Jueves a las cinco de la tarde, las esquinas porteñas son una marea de gente, bocinas, sonidos de motores que esperan un cambio de semáforo. Nada particular si pensamos en las grandes metrópolis.
Sin embargo, el último jueves fue distinto: decenas de personas agolpadas en la intersección de Sarmiento y Paraná, apenas a una cuadra de la teatral avenida Corrientes.

Es que Michel Houellebecq ofrecía una entrevista pública en el Centro Cultural San Martín y las entradas eran pocas. La espera por el polémico escritor francés, artífice de "Las partículas elementales", se parecía bastante al fanatismo por un rock star. Tal vez sea así porque, en alguna medida, el escritor de "Sumisión" detenta una personalidad tan caprichosa como aquella que el estereotipo le atribuye a ciertos músicos.

Ya cerca de las 20, cuando aún no estaban habilitadas las puertas del lugar, la ansiedad de muchos se sentía en el aire. Para acceder a la traducción simultánea se intercambiaban documentos por un pequeño equipo transmisor con auriculares.
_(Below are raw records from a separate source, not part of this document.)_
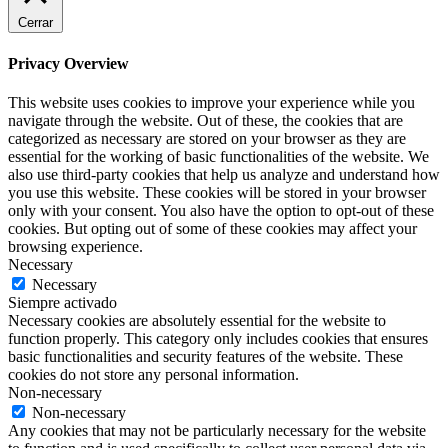
Cerrar
Privacy Overview
This website uses cookies to improve your experience while you
navigate through the website. Out of these, the cookies that are
categorized as necessary are stored on your browser as they are
essential for the working of basic functionalities of the website. We
also use third-party cookies that help us analyze and understand how
you use this website. These cookies will be stored in your browser
only with your consent. You also have the option to opt-out of these
cookies. But opting out of some of these cookies may affect your
browsing experience.
Necessary
Necessary
Siempre activado
Necessary cookies are absolutely essential for the website to
function properly. This category only includes cookies that ensures
basic functionalities and security features of the website. These
cookies do not store any personal information.
Non-necessary
Non-necessary
Any cookies that may not be particularly necessary for the website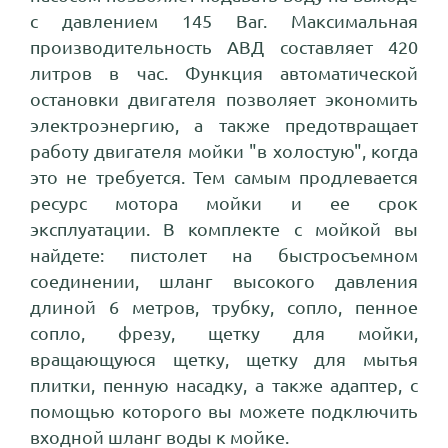
с давлением 145 Bar. Максимальная
производительность АВД составляет 420
литров в час. Функция автоматической
остановки двигателя позволяет экономить
электроэнергию, а также предотвращает
работу двигателя мойки "в холостую", когда
это не требуется. Тем самым продлевается
ресурс мотора мойки и ее срок
эксплуатации. В комплекте с мойкой вы
найдете: пистолет на быстросъемном
соединении, шланг высокого давления
длиной 6 метров, трубку, сопло, пенное
сопло, фрезу, щетку для мойки,
вращающуюся щетку, щетку для мытья
плитки, пенную насадку, а также адаптер, с
помощью которого вы можете подключить
входной шланг воды к мойке.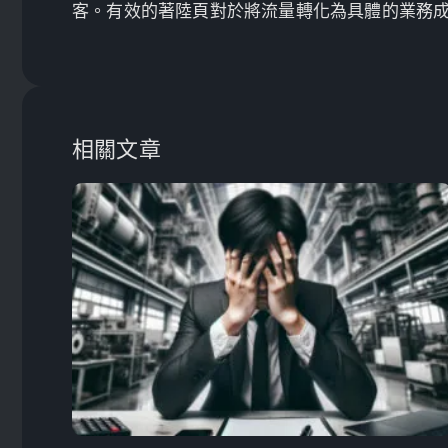
客。有效的著陸頁對於將流量轉化為具體的業務
相關文章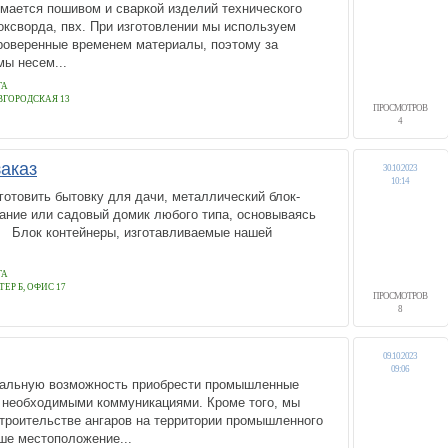
мается пошивом и сваркой изделий технического
 оксворда, пвх. При изготовлении мы используем
проверенные временем материалы, поэтому за
мы несем...
ГА
ВГОРОДСКАЯ 13
ПРОСМОТРОВ
4
аказ
30.10.2023
10:14
готовить бытовку для дачи, металлический блок-
ание или садовый домик любого типа, основываясь
 Блок контейнеры, изготавливаемые нашей
ГА
ТЕР Б, ОФИС 17
ПРОСМОТРОВ
8
09.10.2023
09:06
кальную возможность приобрести промышленные
и необходимыми коммуникациями. Кроме того, мы
троительстве ангаров на территории промышленного
ше местоположение...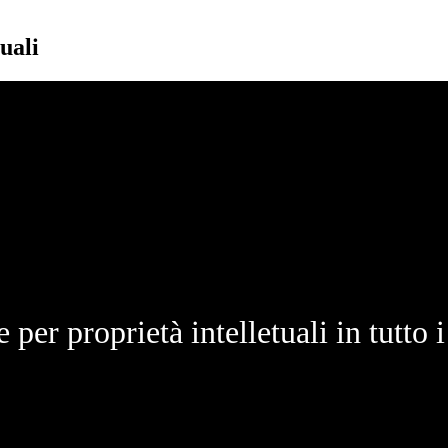
uali
 per proprietà intelletuali in tutto i 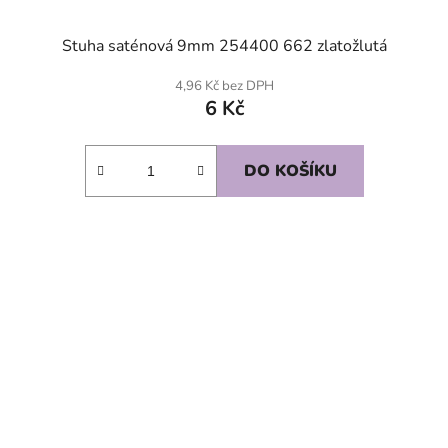
Stuha saténová 9mm 254400 662 zlatožlutá
4,96 Kč bez DPH
6 Kč
DO KOŠÍKU
SKLADEM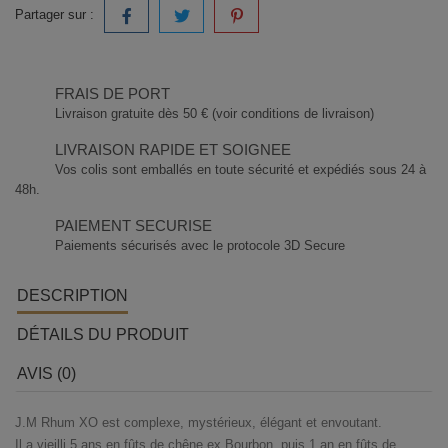
Partager sur :
FRAIS DE PORT
Livraison gratuite dès 50 € (voir conditions de livraison)
LIVRAISON RAPIDE ET SOIGNEE
Vos colis sont emballés en toute sécurité et expédiés sous 24 à
48h.
PAIEMENT SECURISE
Paiements sécurisés avec le protocole 3D Secure
DESCRIPTION
DÉTAILS DU PRODUIT
AVIS (0)
J.M Rhum XO est complexe, mystérieux, élégant et envoutant.
Il a vieilli 5 ans en fûts de chêne ex Bourbon, puis 1 an en fûts de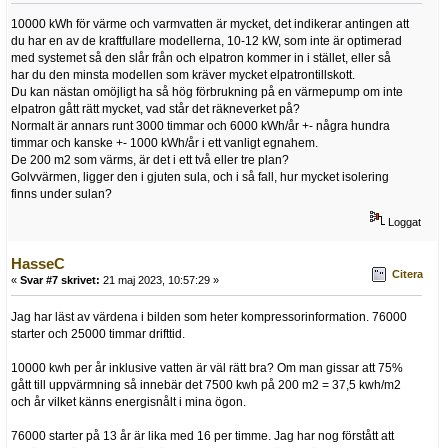
10000 kWh för värme och varmvatten är mycket, det indikerar antingen att
du har en av de kraftfullare modellerna, 10-12 kW, som inte är optimerad
med systemet så den slår från och elpatron kommer in i stället, eller så
har du den minsta modellen som kräver mycket elpatrontillskott.
Du kan nästan omöjligt ha så hög förbrukning på en värmepump om inte
elpatron gått rätt mycket, vad står det räkneverket på?
Normalt är annars runt 3000 timmar och 6000 kWh/år +- några hundra
timmar och kanske +- 1000 kWh/år i ett vanligt egnahem.
De 200 m2 som värms, är det i ett två eller tre plan?
Golvvärmen, ligger den i gjuten sula, och i så fall, hur mycket isolering
finns under sulan?
Loggat
HasseC
Citera
«
Svar #7 skrivet:
21 maj 2023, 10:57:29 »
Jag har läst av värdena i bilden som heter kompressorinformation. 76000
starter och 25000 timmar drifttid.
10000 kwh per år inklusive vatten är väl rätt bra? Om man gissar att 75%
gått till uppvärmning så innebär det 7500 kwh på 200 m2 = 37,5 kwh/m2
och år vilket känns energisnålt i mina ögon.
76000 starter på 13 år är lika med 16 per timme. Jag har nog förstått att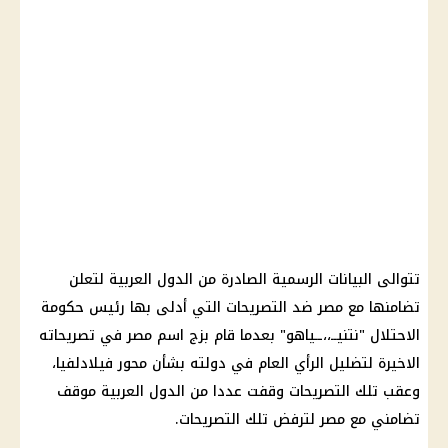
تتوالى البيانات الرسمية الصادرة من
الدول العربية
لتعلن
تضامنها مع مصر ضد التصريحات التي أدلى بها رئيس
حكومة
الاحتلال
"نتنيــ،،ــياهو" بعدما قام بزج اسم مصر في تصريحاته
الاخيرة لتضليل
الرأي العام
في دولته بشأن
محور فيلادلفيا
،
وعقب تلك التصريحات وقفت عددا من
الدول العربية
موقف
تضامني مع مصر لترفض تلك التصريحات.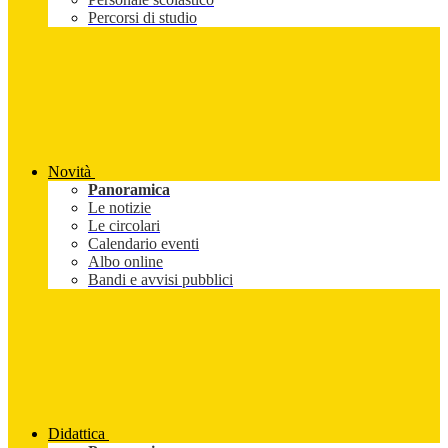
Percorsi di studio
Novità
Panoramica
Le notizie
Le circolari
Calendario eventi
Albo online
Bandi e avvisi pubblici
Didattica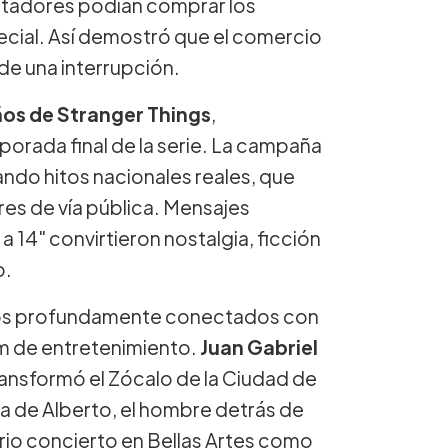
ectadores podían comprar los
cial. Así demostró que el comercio
de una interrupción.
ños de Stranger Things
,
orada final de la serie. La campaña
ndo hitos nacionales reales, que
ares de vía pública. Mensajes
 14" convirtieron nostalgia, ficción
o.
tos profundamente conectados con
om de entretenimiento.
Juan Gabriel
transformó el Zócalo de la Ciudad de
a de Alberto, el hombre detrás de
rio concierto en Bellas Artes como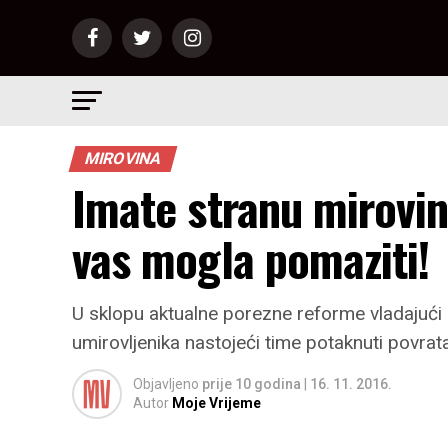
MIROVINA
Imate stranu mirovi
vas mogla pomaziti!
U sklopu aktualne porezne reforme vladajući s
umirovljenika nastojeći time potaknuti povratak
Objavljeno
prije 10 godina
|
16. 11. 2016.
Autor
Moje Vrijeme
Casi seiscientos asistentes accedieron al trueque, que demoró el inicio del encuentro por cuarenta y cinco minutos.

Ya cerca de las 21 el escritor galo repasó su obra de la mano de Gonzalo Garcés, que en sus intervenciones hizo tal vez apreciaciones demasiado personales y privativas de un público no erudito sobre el entrevistado.
En tanto, Houellebecq aseguró que "la libertad es hacer lo que no teníamos previsto" y más adelante recalcó: "Soy de una naturaleza anárquica, no me gusta restringirme".
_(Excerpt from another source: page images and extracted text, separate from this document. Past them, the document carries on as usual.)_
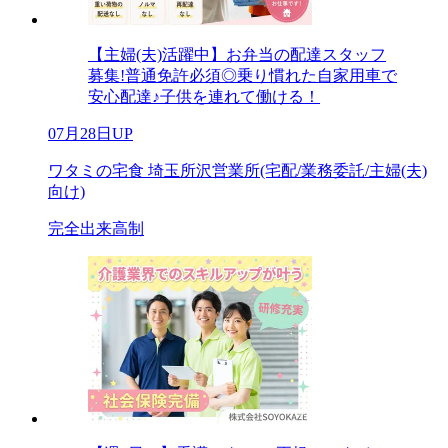
【主婦(夫)活躍中】お弁当の配達スタッフ
募集!普通免許必須◎乗り慣れた自家用車で
安心配達♪子供を連れて働ける！
07月28日UP
ワタミの宅食 埼玉所沢営業所(宅配/業務委託/主婦(夫)
向け)
完全出来高制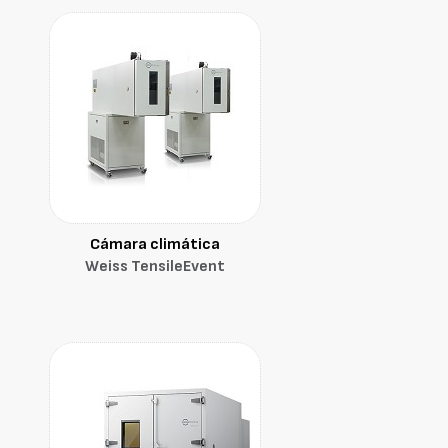
Cámara climática
Weiss TensileEvent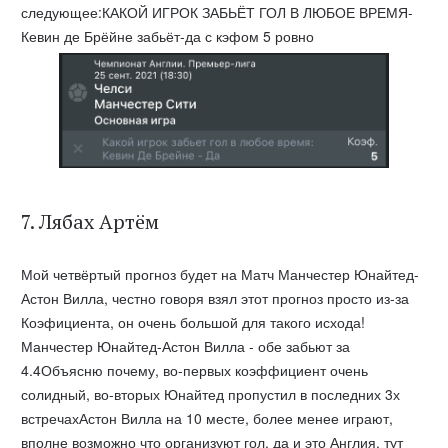
следующее:КАКОЙ ИГРОК ЗАБЬЁТ ГОЛ В ЛЮБОЕ ВРЕМЯ-
Кевин де Брёйне забьёт-да с кэфом 5 ровно
7. Лябах Артём
Мой четвёртый прогноз будет на Матч Манчестер Юнайтед-
Астон Вилла, честно говоря взял этот прогноз просто из-за
Коэфициента, он очень большой для такого исхода!
Манчестер Юнайтед-Астон Вилла - обе забьют за
4.4Объясню почему, во-первых коэффициент очень
солидный, во-вторых Юнайтед пропустил в последних 3х
встречахАстон Вилла на 10 месте, более менее играют,
вполне возможно что организуют гол, да и это Англия, тут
El escritor catalogó a su país como "el peor del mundo", y volvió a sacarse de encima los motes de antiislamista y misógino. Aunque resaltó que la voz de la mujer era más escuchada que la del hombre, se negó a responder cuestiones sobre la violencia de género y ensayó una confusa distinción entre el machismo y la misoginia que generó algunas risas polémicas entre una minoría.

Emiliano, estudiante de filosofía, de 27 años, se mostró disgustado tras la charla: "El contenido de su exposición fue muy poco fundado, más una conjunción de instintos primitivos soltados sin filtro que alguna verdadera mente pensante nunca podría siquiera articular" dijo.

En tanto, Arturo, un futuro abogado de 26 años, consideró: "Es un reflejo bastante fiel de lo que escribe. Si uno va leído, va a encontrar a la persona que escribe. En los textos los personajes siempre son viejos y medio patéticos. No sé si patético, pero sí vimos a un tipo que está viejo y que tiene ideas viejas también. Para mí hay que ponerlo en un contexto etario. Es un viejo cuestionable que escribe bárbaro y no se puede dejar de leer", concluyó.

Es cierto que Houellebecq es un escritor interesante, tal vez pendiente del marketing, tal vez políticamente incorrecto.

Quizás por eso algunos separen la obra del autor, al que muchos consideran el más famoso de las letras francesas actuales.